Halloway’s chair creaked.

I did not look away from him. “This is Anna Vance. I am not calling in my judicial capacity. I am a complainant, a parent, and a witness. I need the duty judge notified for an emergency preservation order involving a minor child, school surveillance, and a threatened falsified disciplinary report.”

The room changed temperature.

Not literally. The heater still ticked behind me. The coffee still smelled burned on Halloway’s side table. But the warm, smug air they had been breathing turned thin.

Lily pressed her cheek into my shoulder. I felt her breath catch against my coat.

The clerk asked for the location.

“Oakridge Preparatory. Main administration building. Principal’s office. Time of initial discovery, 2:18 p.m. Threats made at 2:48 and 3:04 p.m. Recording secured on my device. Child present. Teacher present. Principal present.”

Mrs. Gable finally moved.

“That’s not fair,” she whispered.

I turned my eyes to her.

Nothing else.

Her throat worked once.

Halloway stood so fast his knee hit the underside of the desk. The brass nameplate rattled. “Mrs.
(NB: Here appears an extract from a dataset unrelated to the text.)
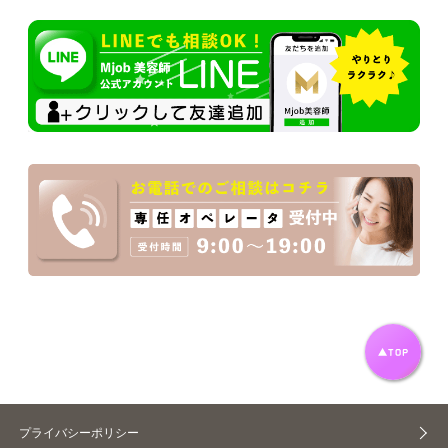
プライバシーポリシー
Vance, I think there has been a misunderstanding.”

I raised one finger toward him, not angry, only precise.

He stopped speaking.

The clerk said, “Duty judge is available. Court services can transmit the application now. Are you requesting law enforcement response?”

“Yes,” I said. “But not through Chief Nolan.”

That was the first time Halloway’s face lost all color.

The framed photograph behind him suddenly looked less like protection and more like evidence. In it, he stood beside Chief Nolan at a charity golf tournament, both of them holding crystal tumblers and smiling under a banner that read OAKRIDGE SCHOLARSHIP FUND.